C’est donc avant tout un travail de refonte des valeurs et de la culture relationnelle de l’entreprise qui s’impose. La digitalisation de la relation client a certes complexifié la nature des relations client-entreprise mais offre aussi de nombreuses opportunités de collaboration. Elle modifie en profondeur le modèle organisationnel de l’entreprise en faisant du client un élément de création de valeur. Si par essence, ce mariage client-entreprise n’est pas aisé et que cette relation est aujourd’hui davantage basée sur une lutte pour le pouvoir, cela pourrait bien devenir un passage obligé dans les années à venir.

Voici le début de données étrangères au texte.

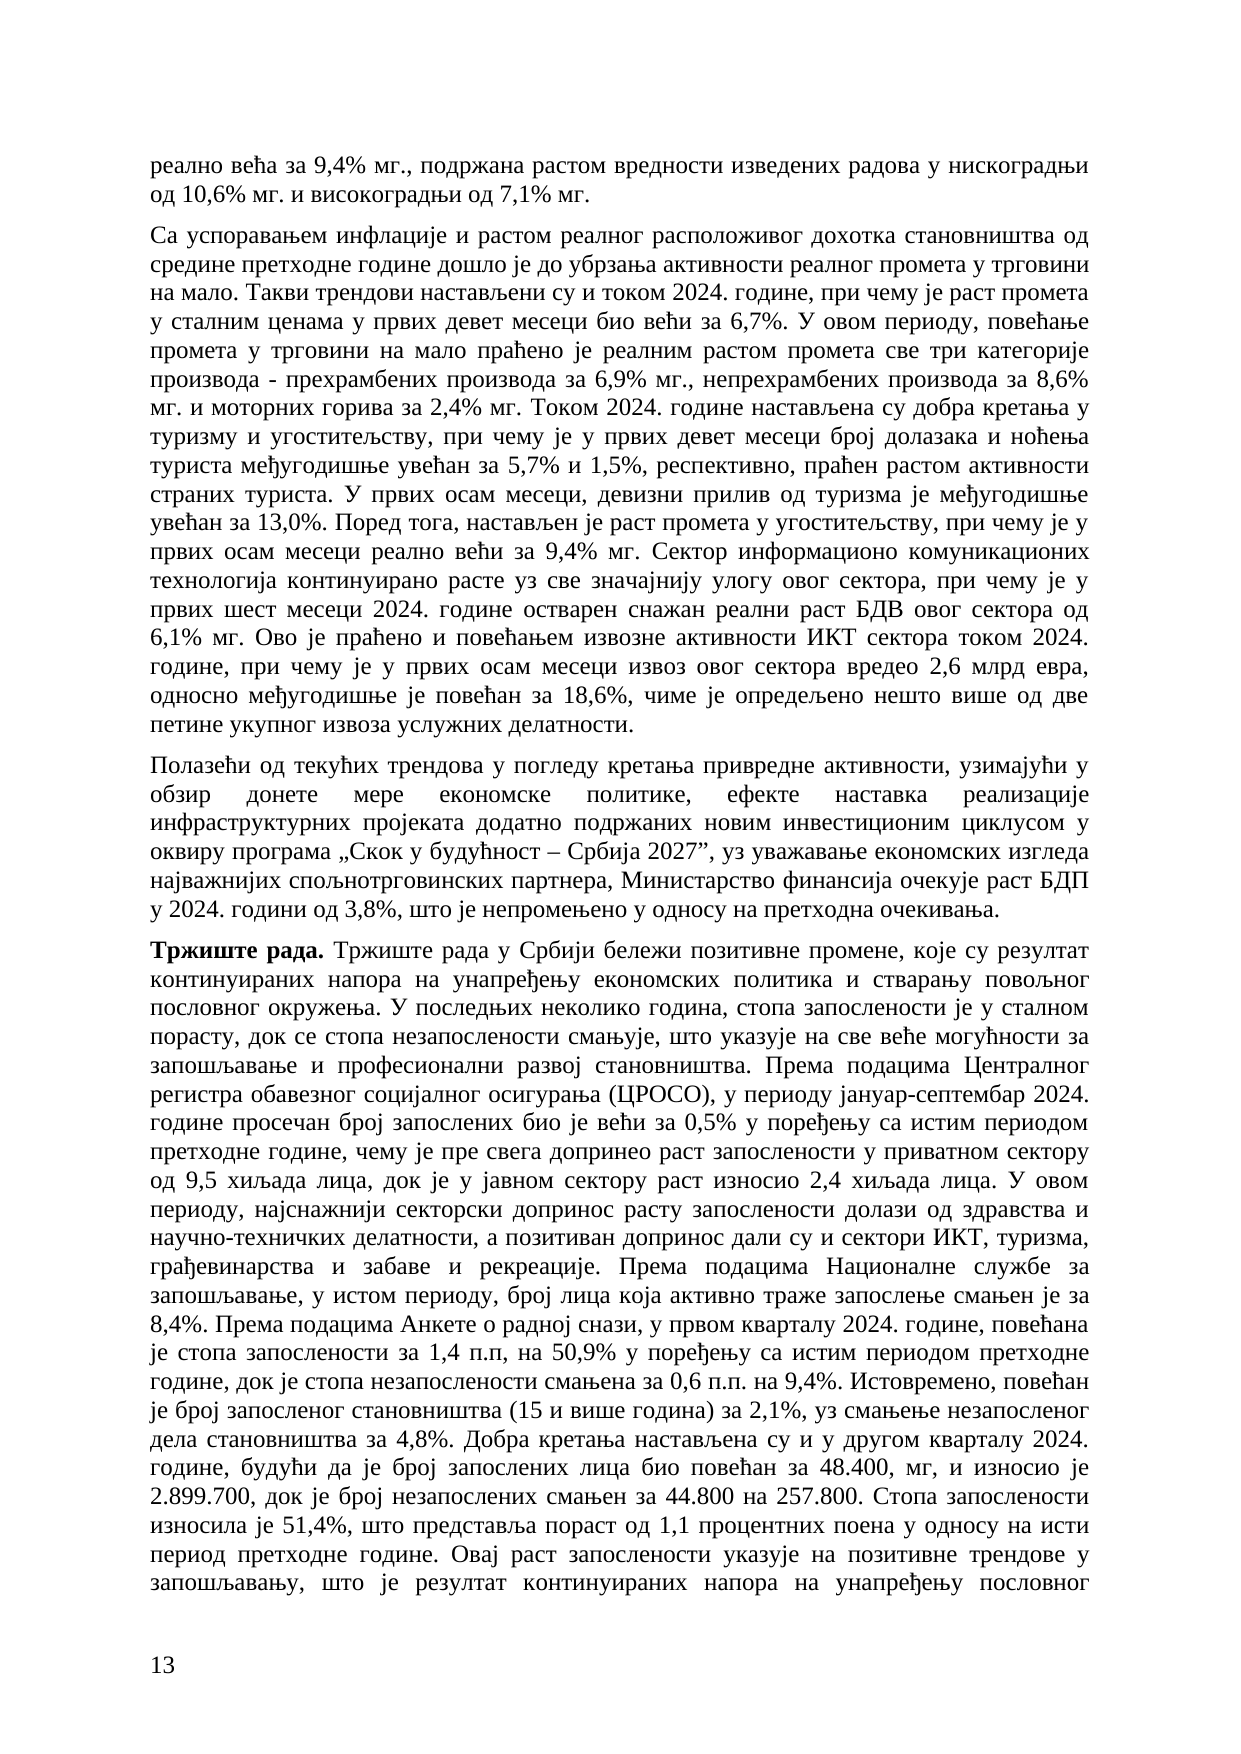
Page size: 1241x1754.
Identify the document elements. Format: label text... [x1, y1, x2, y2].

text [150, 935, 1090, 1596]
text Са успоравањем инфлације и растом реалног расположивог дохотка становништва од средине претходне године дошло је до убрзања активности реалног промета у трговини на мало. Такви трендови настављени су и током 2024. године, при чему је раст промета у сталним ценама у првих девет месеци био већи за 6,7%. У овом периоду, повећање промета у трговини на мало праћено је реалним растом промета све три категорије производа - прехрамбених производа за 6,9% мг., непрехрамбених производа за 8,6% мг. и моторних горива за 2,4% мг. Током 2024. године настављена су добра кретања у туризму и угоститељству, при чему је у првих девет месеци број долазака и ноћења туриста међугодишње увећан за 5,7% и 1,5%, респективно, праћен растом активности страних туриста. У првих осам месеци, девизни прилив од туризма је међугодишње увећан за 13,0%. Поред тога, настављен је раст промета у угоститељству, при чему је у првих осам месеци реално већи за 9,4% мг. Сектор информационо комуникационих технологија континуирано расте уз све значајнију улогу овог сектора, при чему је у првих шест месеци 2024. године остварен снажан реални раст БДВ овог сектора од 6,1% мг. Ово је праћено и повећањем извозне активности ИКТ сектора током 2024. године, при чему је у првих осам месеци извоз овог сектора вредео 2,6 млрд евра, односно међугодишње је повећан за 18,6%, чиме је опредељено нешто више од две петине укупног извоза услужних делатности. [150, 220, 1090, 737]
text Полазећи од текућих трендова у погледу кретања привредне активности, узимајући у обзир донете мере економске политике, ефекте наставка реализације инфраструктурних пројеката додатно подржаних новим инвестиционим циклусом у оквиру програма „Скок у будућност – Србија 2027”, уз уважавање економских изгледа најважнијих спољнотрговинских партнера, Министарство финансија очекује раст БДП у 2024. години од 3,8%, што је непромењено у односу на претходна очекивања. [150, 750, 1090, 922]
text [150, 150, 1090, 207]
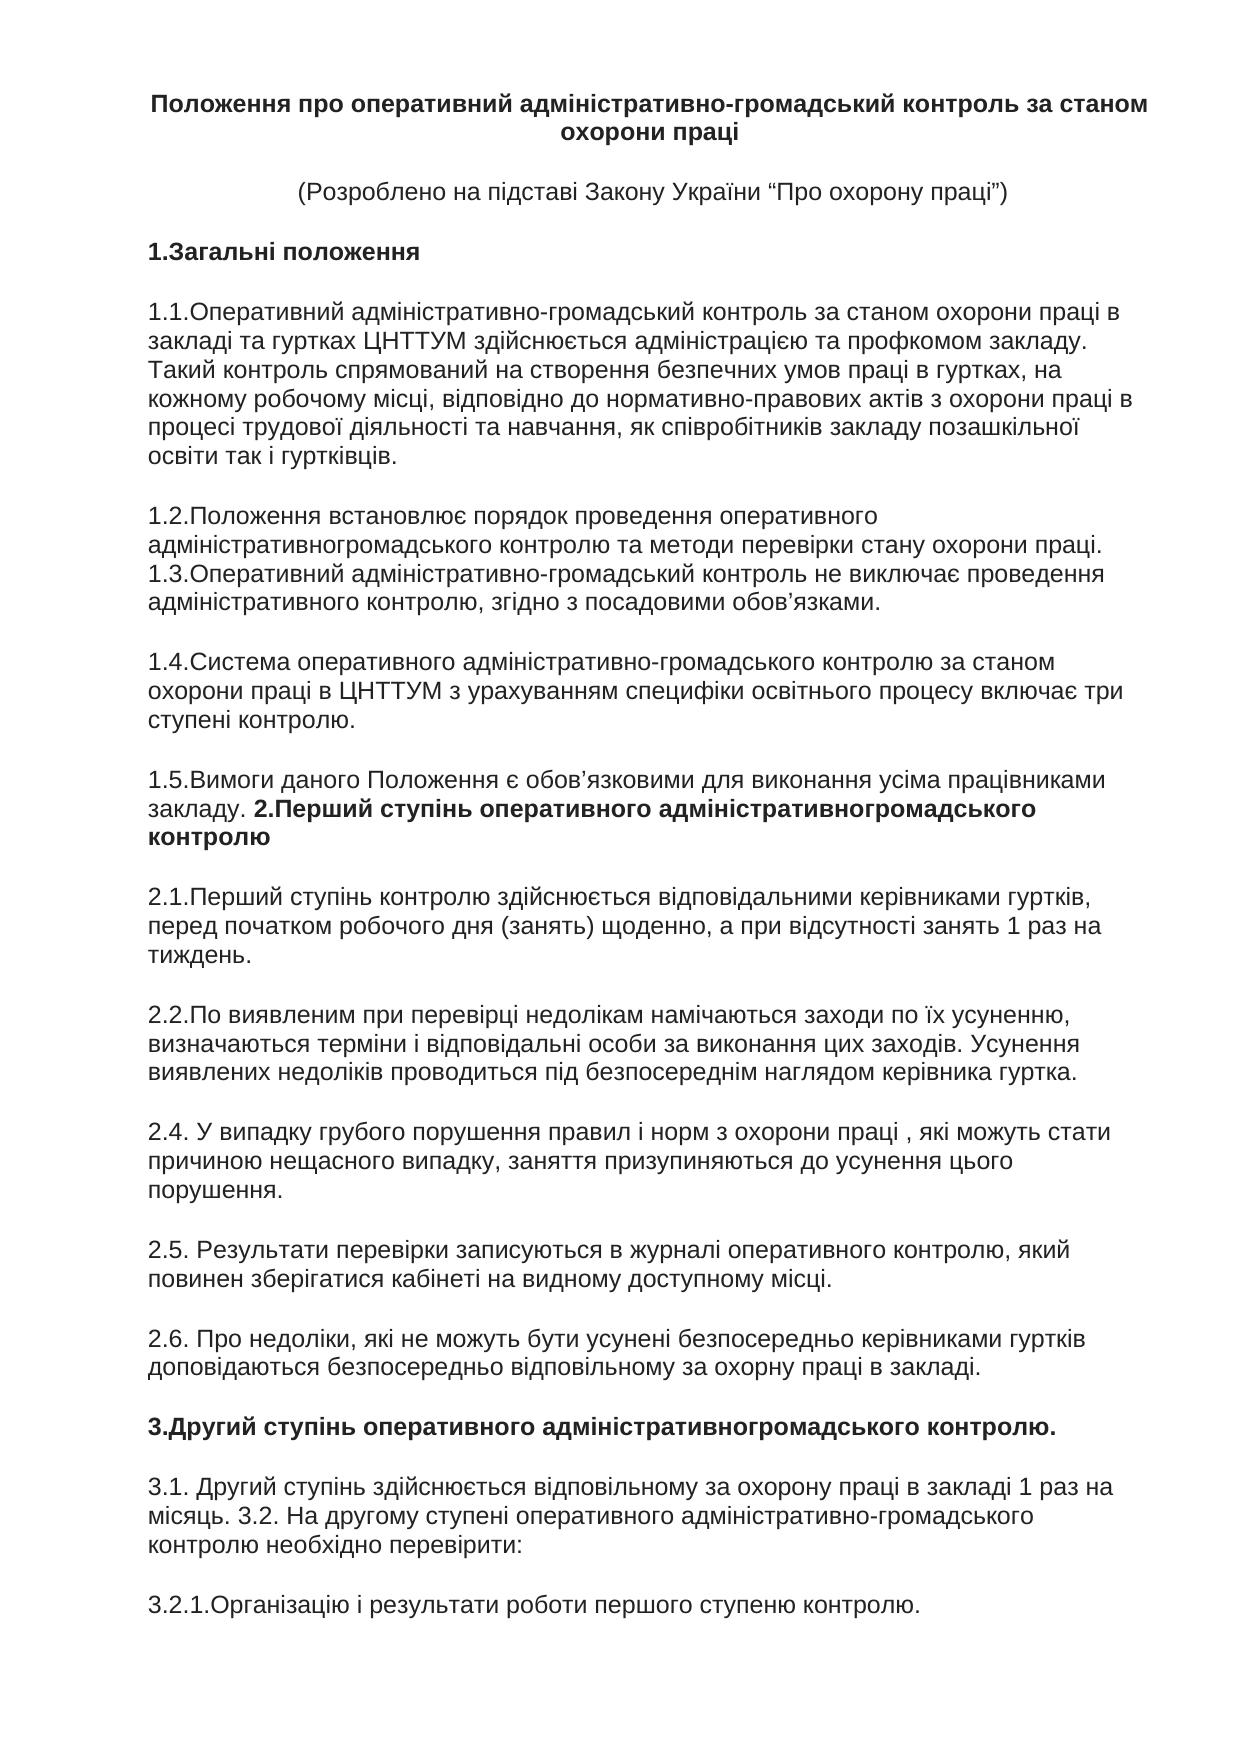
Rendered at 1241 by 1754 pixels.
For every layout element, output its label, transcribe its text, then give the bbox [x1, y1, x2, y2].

text Положення про оперативний адміністративно-громадський контроль за станом охорони праці [148, 88, 1152, 146]
text 3.Другий ступінь оперативного адміністративногромадського контролю. [148, 1412, 1152, 1441]
text 2.4. У випадку грубого порушення правил і норм з охорони праці , які можуть стати причиною нещасного випадку, заняття призупиняються до усунення цього порушення. [148, 1117, 1152, 1203]
text 1.Загальні положення [148, 237, 1152, 266]
text 3.2.1.Організацію і результати роботи першого ступеню контролю. [148, 1590, 1152, 1618]
text 2.1.Перший ступінь контролю здійснюється відповідальними керівниками гуртків, перед початком робочого дня (занять) щоденно, а при відсутності занять 1 раз на тиждень. [148, 882, 1152, 968]
text 1.1.Оперативний адміністративно-громадський контроль за станом охорони праці в закладі та гуртках ЦНТТУМ здійснюється адміністрацією та профкомом закладу. Такий контроль спрямований на створення безпечних умов праці в гуртках, на кожному робочому місці, відповідно до нормативно-правових актів з охорони праці в процесі трудової діяльності та навчання, як співробітників закладу позашкільної освіти так і гуртківців. [148, 297, 1152, 470]
text 1.4.Система оперативного адміністративно-громадського контролю за станом охорони праці в ЦНТТУМ з урахуванням специфіки освітнього процесу включає три ступені контролю. [148, 647, 1152, 733]
text 1.2.Положення встановлює порядок проведення оперативного адміністративногромадського контролю та методи перевірки стану охорони праці. 1.3.Оперативний адміністративно-громадський контроль не виключає проведення адміністративного контролю, згідно з посадовими обов’язками. [148, 501, 1152, 616]
text 1.5.Вимоги даного Положення є обов’язковими для виконання усіма працівниками закладу. 2.Перший ступінь оперативного адміністративногромадського контролю [148, 765, 1152, 851]
text 2.6. Про недоліки, які не можуть бути усунені безпосередньо керівниками гуртків доповідаються безпосередньо відповільному за охорну праці в закладі. [148, 1323, 1152, 1381]
text 3.1. Другий ступінь здійснюється відповільному за охорону праці в закладі 1 раз на місяць. 3.2. На другому ступені оперативного адміністративно-громадського контролю необхідно перевірити: [148, 1472, 1152, 1558]
text 2.2.По виявленим при перевірці недолікам намічаються заходи по їх усуненню, визначаються терміни і відповідальні особи за виконання цих заходів. Усунення виявлених недоліків проводиться під безпосереднім наглядом керівника гуртка. [148, 1000, 1152, 1086]
text (Розроблено на підставі Закону України “Про охорону праці”) [148, 177, 1152, 206]
text 2.5. Результати перевірки записуються в журналі оперативного контролю, який повинен зберігатися кабінеті на видному доступному місці. [148, 1235, 1152, 1292]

1. Nielsen (2012), Global Trust in Advertising and Brand Messages, étude réalisée auprès d’un échantillon de 28 000 clients dans 56 pays.

2. BVA (2014), Observatoire des services clients 2014, étude réalisée auprès d’un échantillon de 1 019 personnes représentatif de la population française de 18 ans et plus.

3. CSC (2013), Baromètre Intimité Client , étude réalisée pour le compte de CSC par TNS sofres auprès d’un échantillon de plus de 100 dirigeants issus d’entreprises de plus de 500 salariés localisées en France, Allemagne, Royaume-Uni, Italie, Espagne et Belgique.